__WHAT TO DO__
The records below must be transcribed precisely and in full.

__Saved entries__
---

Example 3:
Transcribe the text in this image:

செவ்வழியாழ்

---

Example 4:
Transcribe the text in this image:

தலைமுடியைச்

__EXERCISE OUTPUT__
---

Example 3:
Transcribe the text in this image:

செவ்வழியாழ்

---

Example 4:
Transcribe the text in this image:

தலைமுடியைச்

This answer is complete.